I had a Sheltie as a kid and it was one of those once in a lifetime dogs. Like you, most of my dogs were found by my parents and looking back, most were of dubious heritage and likely from BYB, so I'm kind of having to relearn purebreds and unlearn what I thought I knew about them. I've found breed clubs to be a great resource. Most have a website and often a local chapter and they can often help you get in touch with breeders who aren't as active online but are active in the breed. In addition, we've had good luck at a dog show.
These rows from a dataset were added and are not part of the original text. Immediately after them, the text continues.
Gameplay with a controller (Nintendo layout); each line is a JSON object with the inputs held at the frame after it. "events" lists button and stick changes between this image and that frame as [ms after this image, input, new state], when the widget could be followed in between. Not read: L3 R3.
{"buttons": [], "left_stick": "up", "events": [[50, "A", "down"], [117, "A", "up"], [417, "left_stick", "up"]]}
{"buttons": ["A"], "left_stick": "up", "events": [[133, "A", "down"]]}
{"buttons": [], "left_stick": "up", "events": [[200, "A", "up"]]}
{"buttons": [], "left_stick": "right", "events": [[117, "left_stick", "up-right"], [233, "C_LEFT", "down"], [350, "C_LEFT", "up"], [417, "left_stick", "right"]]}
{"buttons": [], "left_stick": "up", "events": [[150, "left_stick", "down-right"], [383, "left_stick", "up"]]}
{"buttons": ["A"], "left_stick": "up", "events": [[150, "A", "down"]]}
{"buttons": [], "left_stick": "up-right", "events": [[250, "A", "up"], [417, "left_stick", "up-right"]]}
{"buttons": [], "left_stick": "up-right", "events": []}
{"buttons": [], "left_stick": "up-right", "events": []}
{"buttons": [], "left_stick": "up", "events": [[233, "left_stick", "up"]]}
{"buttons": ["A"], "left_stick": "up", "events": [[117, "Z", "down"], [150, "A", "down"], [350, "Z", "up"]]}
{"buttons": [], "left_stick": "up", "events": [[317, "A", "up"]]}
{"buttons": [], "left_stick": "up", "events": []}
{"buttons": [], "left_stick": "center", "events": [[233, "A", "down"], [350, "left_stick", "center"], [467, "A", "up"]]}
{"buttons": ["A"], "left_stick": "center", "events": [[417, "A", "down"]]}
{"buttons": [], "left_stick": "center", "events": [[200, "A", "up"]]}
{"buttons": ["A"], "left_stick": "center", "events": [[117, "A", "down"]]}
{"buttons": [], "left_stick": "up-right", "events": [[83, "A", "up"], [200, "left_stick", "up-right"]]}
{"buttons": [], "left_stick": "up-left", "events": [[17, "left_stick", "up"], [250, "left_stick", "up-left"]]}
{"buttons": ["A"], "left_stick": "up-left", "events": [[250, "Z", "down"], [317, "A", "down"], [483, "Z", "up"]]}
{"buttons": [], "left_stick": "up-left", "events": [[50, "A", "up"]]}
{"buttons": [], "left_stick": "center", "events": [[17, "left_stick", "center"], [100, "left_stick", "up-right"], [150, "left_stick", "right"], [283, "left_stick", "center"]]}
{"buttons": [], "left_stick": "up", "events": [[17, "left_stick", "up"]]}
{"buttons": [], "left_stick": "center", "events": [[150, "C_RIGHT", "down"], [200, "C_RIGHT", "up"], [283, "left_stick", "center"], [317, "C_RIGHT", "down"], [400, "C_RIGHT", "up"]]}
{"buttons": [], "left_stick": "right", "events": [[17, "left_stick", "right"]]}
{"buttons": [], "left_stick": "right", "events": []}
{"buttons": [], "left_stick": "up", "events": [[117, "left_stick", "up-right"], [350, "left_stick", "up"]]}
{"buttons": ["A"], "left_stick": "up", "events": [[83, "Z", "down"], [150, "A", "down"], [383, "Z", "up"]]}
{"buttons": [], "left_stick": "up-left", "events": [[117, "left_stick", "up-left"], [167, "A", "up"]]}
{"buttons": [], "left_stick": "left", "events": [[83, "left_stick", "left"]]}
I think it's important to remember that the breeders are there to show their dogs and not to be a pest during that time when they're rushing to get ready for the ring, but often after they have some time to talk and it can be a great way to meet several as well as get to see several lines of dogs that might be going to be bred in the next year. It really does seem like getting out to breed-specific events or shows helps with networking. Also, I really liked seeing how different breeders handle their dogs and I liked seeing that one breeder we were considering handled their dogs more like how I would want to handle ours than another. If you're paying that much for a pup, why not get one that has a start most similar to what you would give it?

Good luck!


----------



## agility collie mom (Jan 26, 2008)

Have you thought of collie rescue: http://www.collierescue.net/adoptable-collies/ They had rescued 22 dogs at one point including puppies. http://www.tristatecollierescue.org/adoptables.html http://www.tristatecollierescue.org/spencer.html this guy is only 9 months old.


----------



## beardiedawg (Apr 16, 2012)

I foster collies for rescue in Texas. If you are not set on getting a puppy from a breeder, check out the collie rescues. It is depressing to see how many come into rescue, many of them young.


----------



## agility collie mom (Jan 26, 2008)

beardiedawg said:


> I foster collies for rescue in Texas. If you are not set on getting a puppy from a breeder, check out the collie rescues. It is depressing to see how many come into rescue, many of them young.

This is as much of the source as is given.